Mayor Brandon Scott put it best when he said, "In America, the sound of construction generates feelings of progress, prosperity and opportunity. However, this same sound in one America, the one that we're standing in right now in West Baltimore, often provokes fear of displacement in inequality."
I wake every day to the ceremonious drilling of the Hopkins Student Center, and I can’t help but envy the incoming classes, the resources they’ll have that I didn’t. And yet, there is something to be said by the fact that all I feel is envy, not fear. The same drilling noises five miles away strike anxiety in the hearts of vulnerable Baltimoreans who can’t be sure whether construction will create new employment opportunities and safer neighborhoods or inflate prices and destroy community buildings.
Hopkins’ role is not actively malevolent, but it is willfully ignorant. The hand of Hopkins demolishes existing structures rather than restoring them and integrating the institution within the local community. The East Baltimore Development Initiative (EBDI) is an ongoing revitalization of the East Baltimore, a project that President Ronald J. Daniels has persistently championed. Premised on clearing vacant homes to spur equitable economic development, the harsh reality of the initiative has been two decades of irregular development, the abrupt displacement of approximately 800 Black and brown families and subsidies for Hopkins employees to settle in East Baltimore.
“EBDI has taken control of the community, and the community is no longer ours; the community belongs to them,” stated Donald Gresham, the president of Baltimore Redevelopment Action Coalition for Empowerment.

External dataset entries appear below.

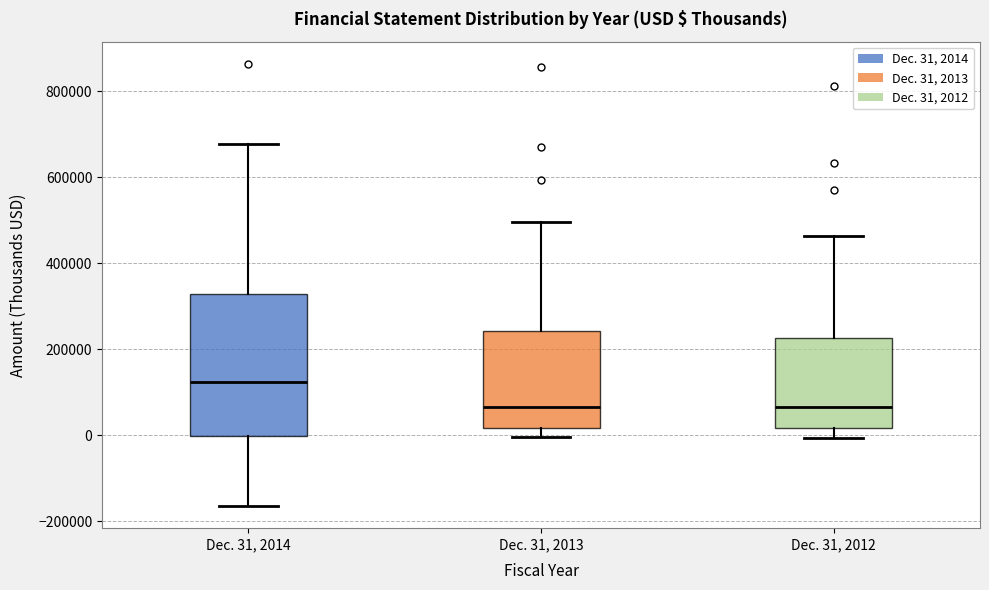

Reading left to right, transcribe this box plot: for each box, give where its median line is, the range the box spans, and where its two whiskers end, as read against the y-axis. The values are not printed on the chart, so give them approximately, as read against the axis.

Dec. 31, 2014: median 120000, box 0 to 320000, whiskers -160000 to 680000
Dec. 31, 2013: median 60000, box 20000 to 240000, whiskers 0 to 500000
Dec. 31, 2012: median 60000, box 20000 to 220000, whiskers 0 to 460000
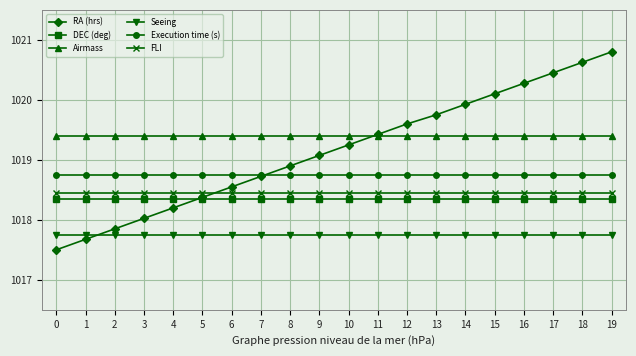

Reading left to right, what are all the values shown in this chart?

RA (hrs): 1017.5	1017.7	1017.8	1018.0	1018.2	1018.4	1018.5	1018.7	1018.9	1019.1	1019.2	1019.4	1019.6	1019.8	1019.9	1020.1	1020.3	1020.5	1020.6	1020.8
DEC (deg): 1018.4	1018.4	1018.4	1018.4	1018.4	1018.4	1018.4	1018.4	1018.4	1018.4	1018.4	1018.4	1018.4	1018.4	1018.4	1018.4	1018.4	1018.4	1018.4	1018.4
Airmass: 1019.4	1019.4	1019.4	1019.4	1019.4	1019.4	1019.4	1019.4	1019.4	1019.4	1019.4	1019.4	1019.4	1019.4	1019.4	1019.4	1019.4	1019.4	1019.4	1019.4
Seeing: 1017.8	1017.8	1017.8	1017.8	1017.8	1017.8	1017.8	1017.8	1017.8	1017.8	1017.8	1017.8	1017.8	1017.8	1017.8	1017.8	1017.8	1017.8	1017.8	1017.8
Execution time (s): 1018.8	1018.8	1018.8	1018.8	1018.8	1018.8	1018.8	1018.8	1018.8	1018.8	1018.8	1018.8	1018.8	1018.8	1018.8	1018.8	1018.8	1018.8	1018.8	1018.8
FLI: 1018.5	1018.5	1018.5	1018.5	1018.5	1018.5	1018.5	1018.5	1018.5	1018.5	1018.5	1018.5	1018.5	1018.5	1018.5	1018.5	1018.5	1018.5	1018.5	1018.5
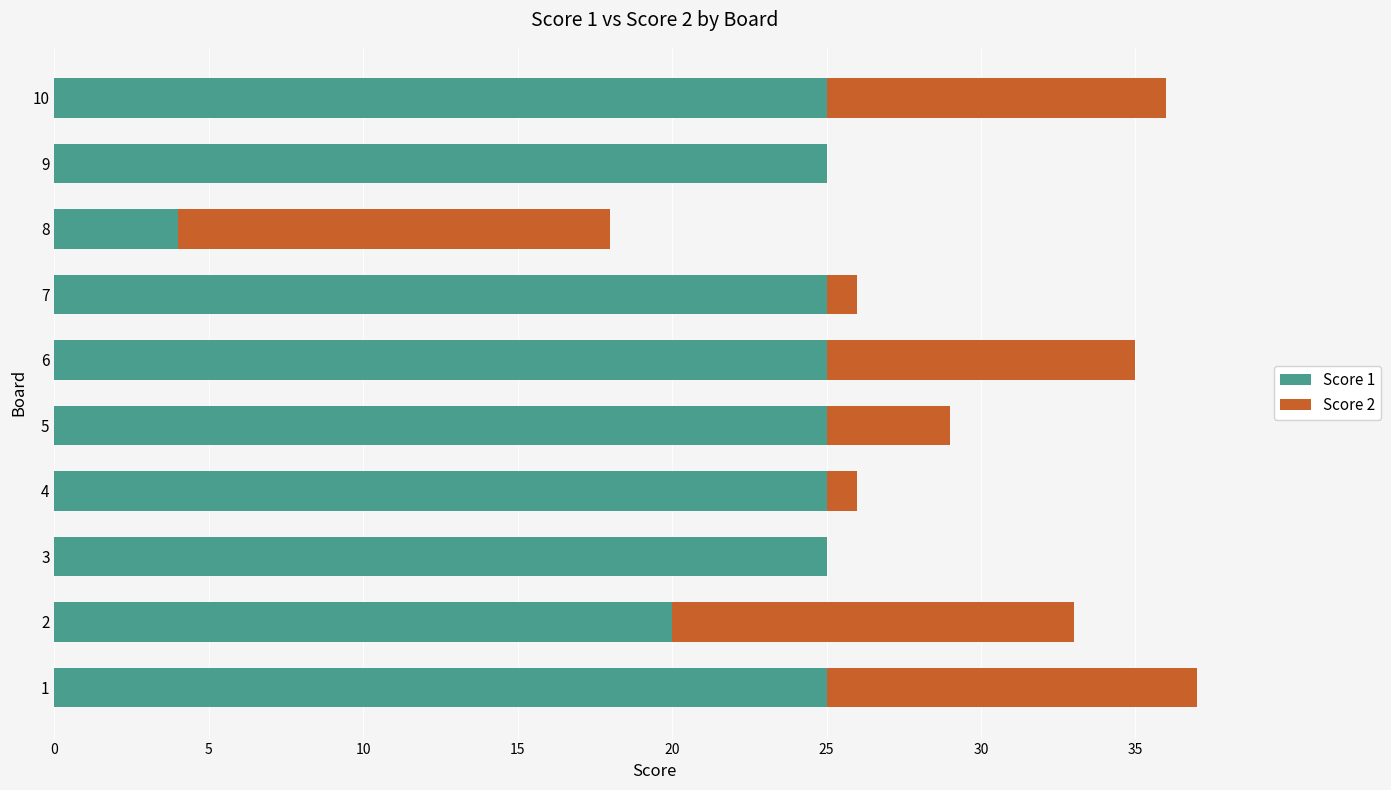

The Score 1 series shows 25 at 3. True or false?

True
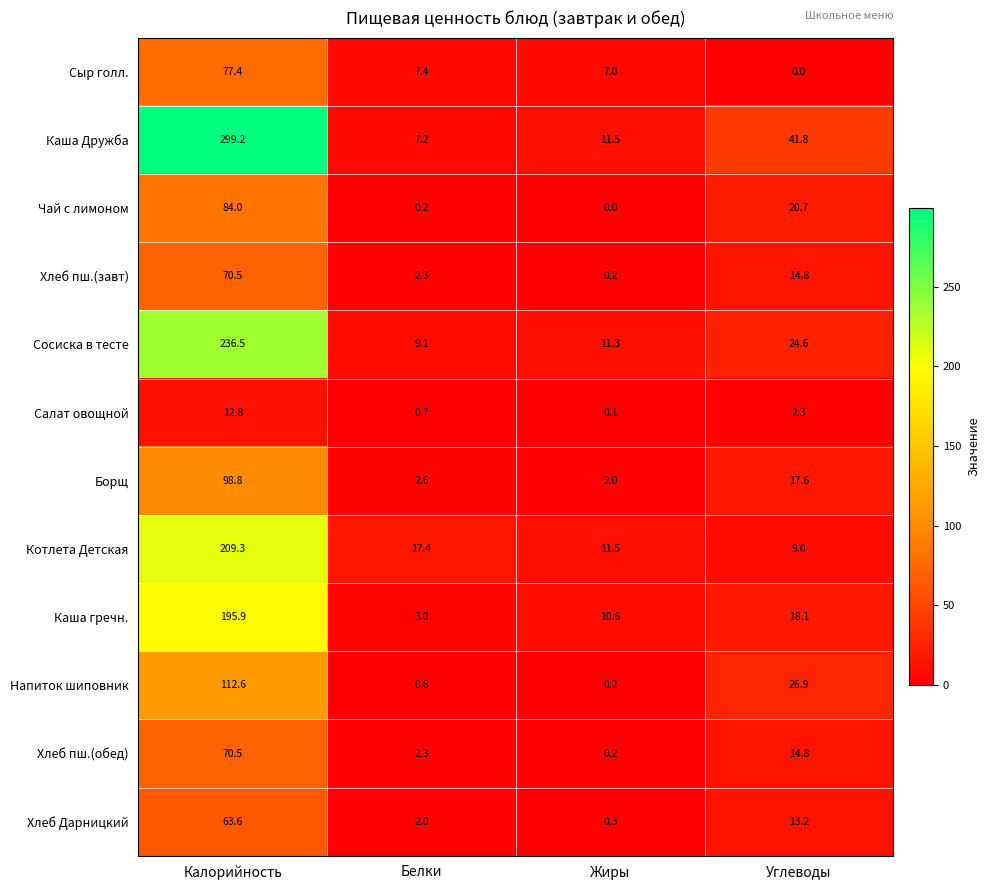

Count the number of categories in the chart.

4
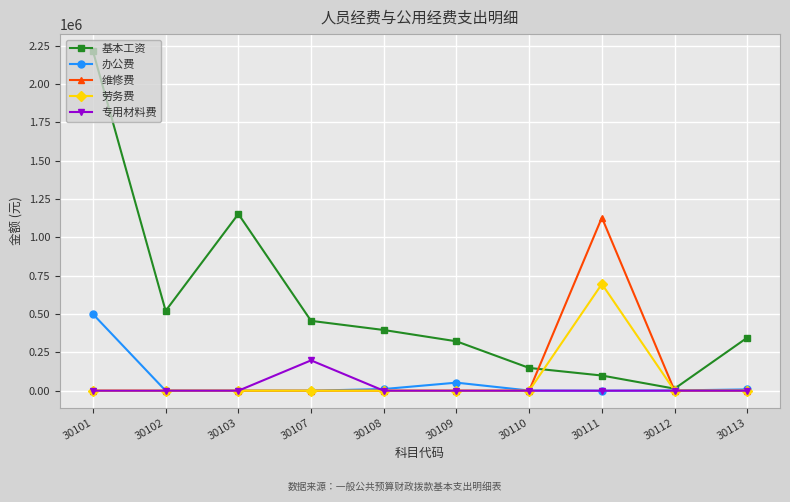

Count the number of data series in this chart.

5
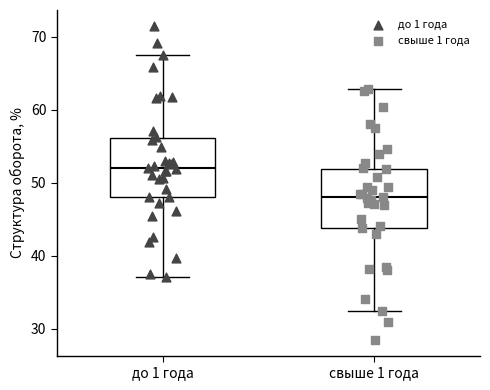

Reading left to right, transcribe this box plot: for each box, give where its median line is, the range the box spans, and where its two whiskers end, as read against the y-axis. The values are not printed on the chart, so give them approximately, as read against the axis.

до 1 года: median 52, box 48 to 56, whiskers 37 to 68
свыше 1 года: median 48, box 44 to 52, whiskers 32 to 63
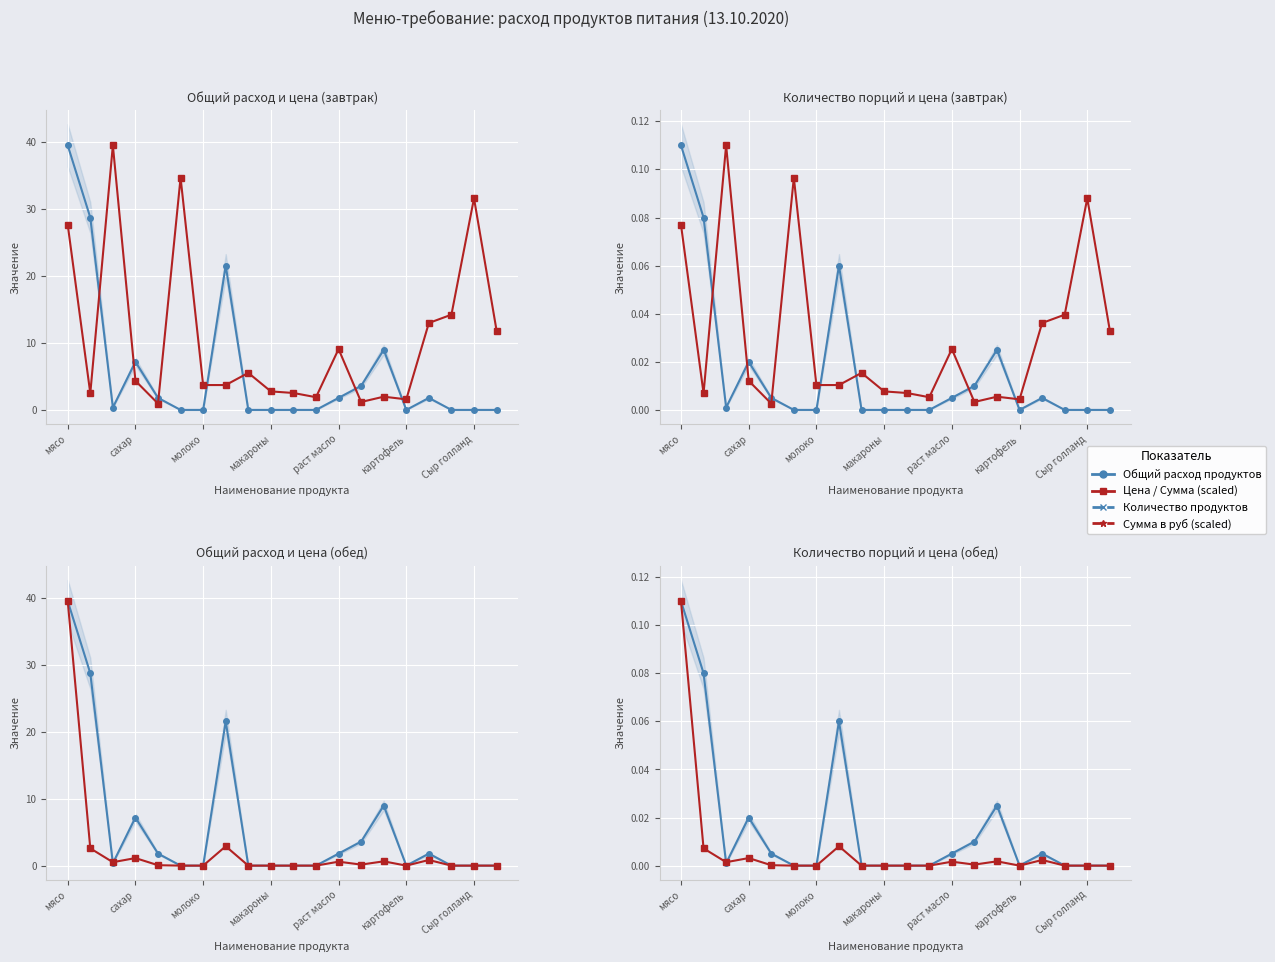

Does the chart display data point markers on the line(s)?

Yes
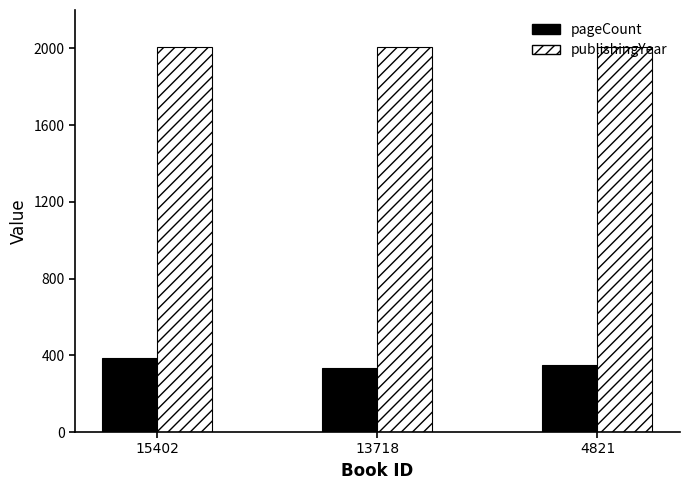

How many publishingYear values are between 2006 and 2009?

3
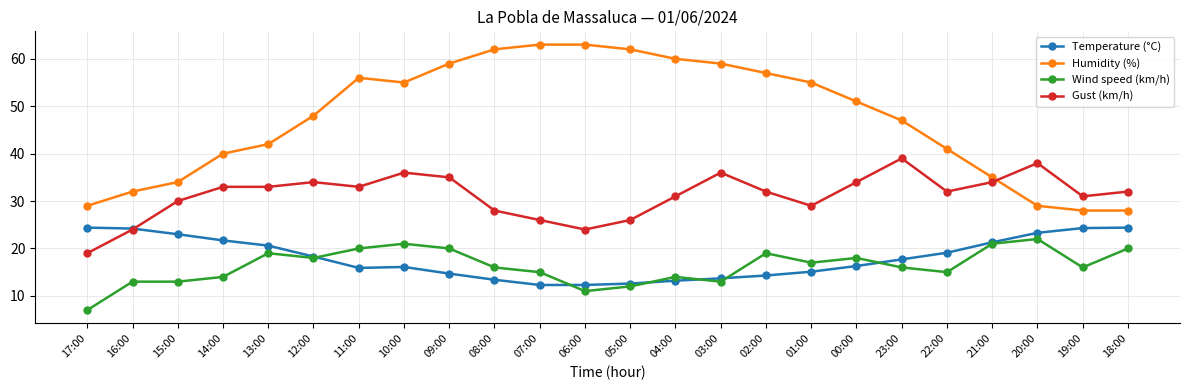

What is the label of the 12th point from the right?

05:00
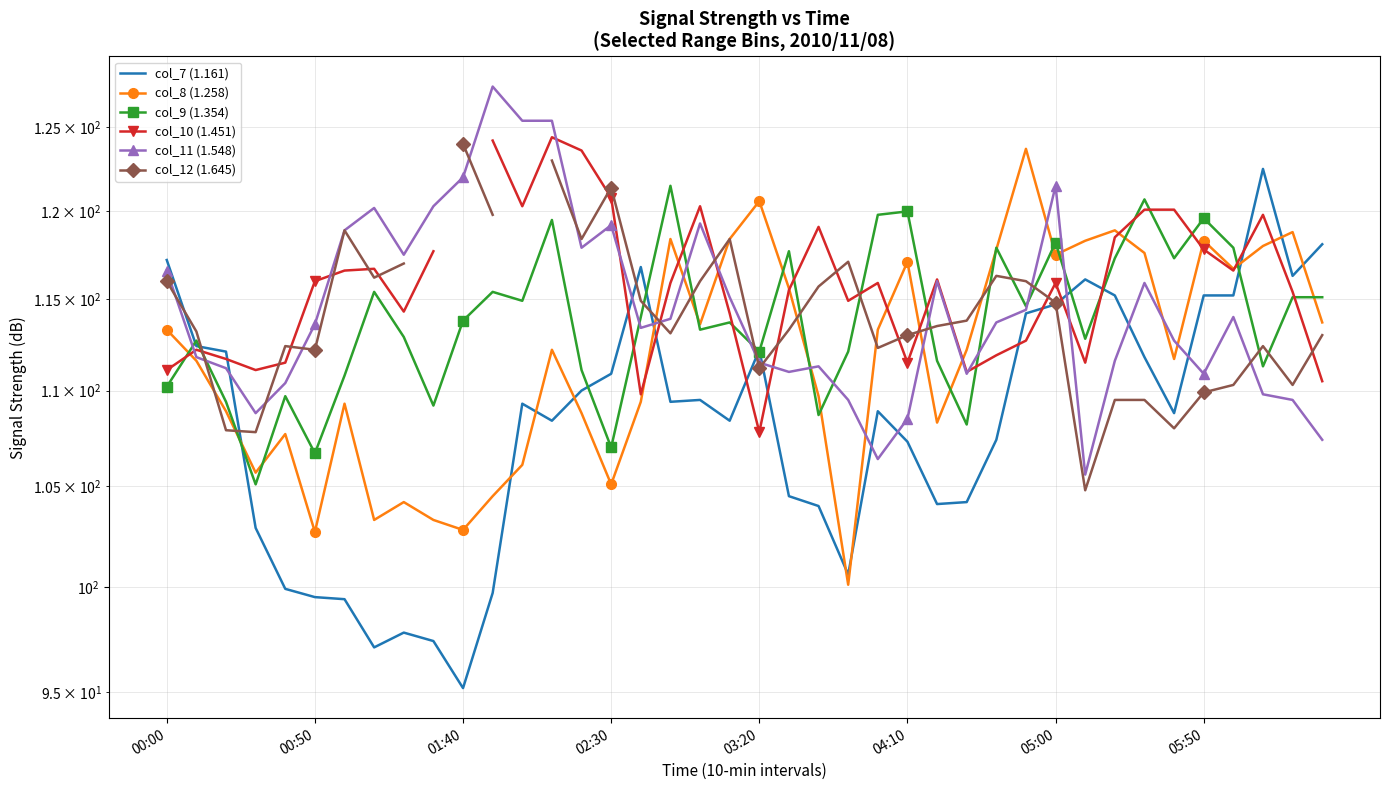

At which category does col_7 (1.161) reach its first local peak?

8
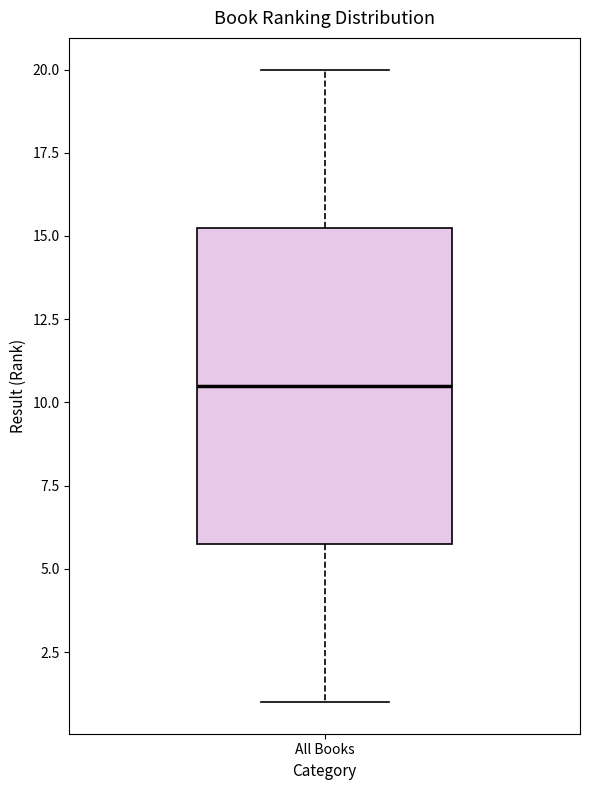

Transcribe this box plot: give where the median line is, the range the box spans, and where the two whiskers end, as read against the y-axis. The values are not printed on the chart, so give them approximately, as read against the axis.

median 10.5, box 6.0 to 15.5, whiskers 1.0 to 20.0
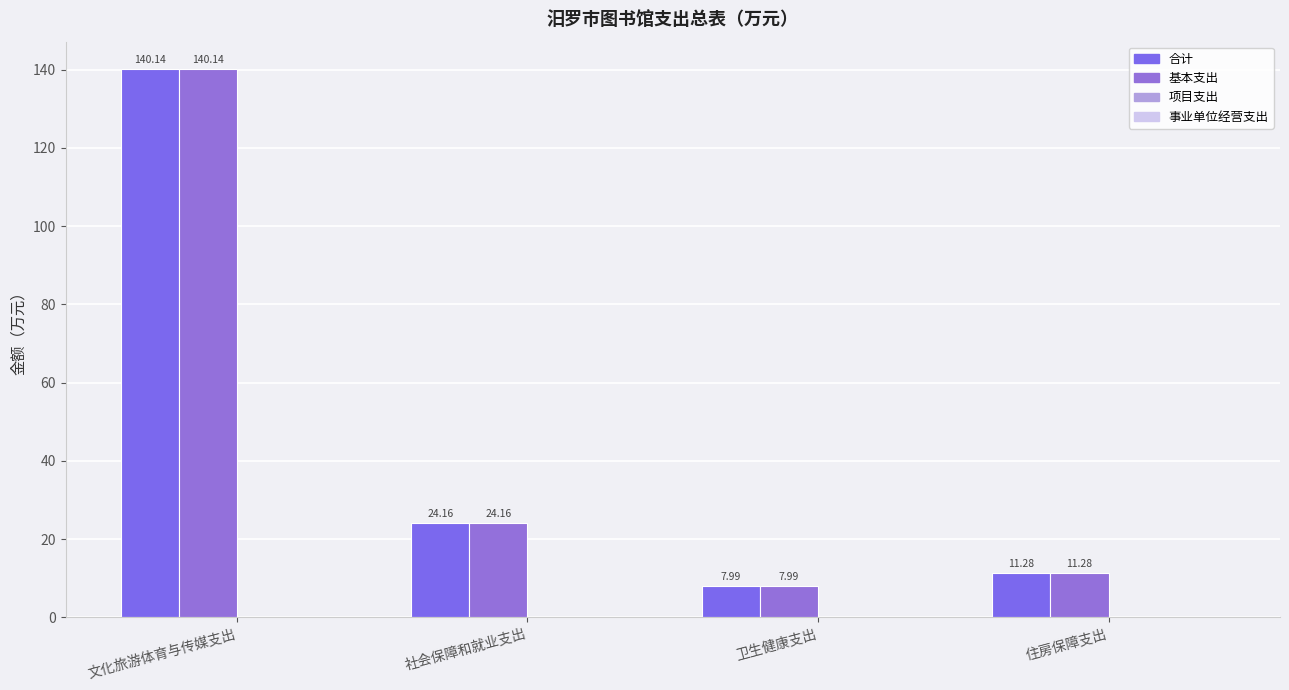

How many data points in 基本支出 are less than 24?

2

By replacing disinvested areas of Baltimore rather than reconciling the city’s divisions, Hopkins heightens the disparity between the Butterfly’s center and wings. This disparity can be felt in the tremors of your car traveling up Greenmount Avenue and can be seen in the transformation of homes as you walk along North Charles Street. It is the paradox of Hopkins: a seemingly ubiquitous institution that has isolated itself from the city crumbling around it.
On the eve of my departure from University, I navigate around the same potholes my mother did, not nearly as fast but a bit more furious. I regret not taking a more active role in the development of the community around me. As Hopkins students caught up in our own endless ambitions, we are often naïve to the systemic forces hindering Baltimore’s growth, yet we are quick to condemn its boarded homes and decaying architecture. History has proven time and time again that judgment paired with ignorance sparks regression rather than productivity. Perhaps — if we took initiative and investigated the impact of Hopkins beyond its self-proclaimed accolades, if we recognized systemic racism as not just a buzzword but an omnipresent force of subjugation, if we took action in the form of education and outreach — the road to Hopkins would be the same as the road within, smooth and level.
Christal Oji is a graduating senior from Bridgewater, N.J. majoring in Neuroscience and minoring in Economics on the pre-med track.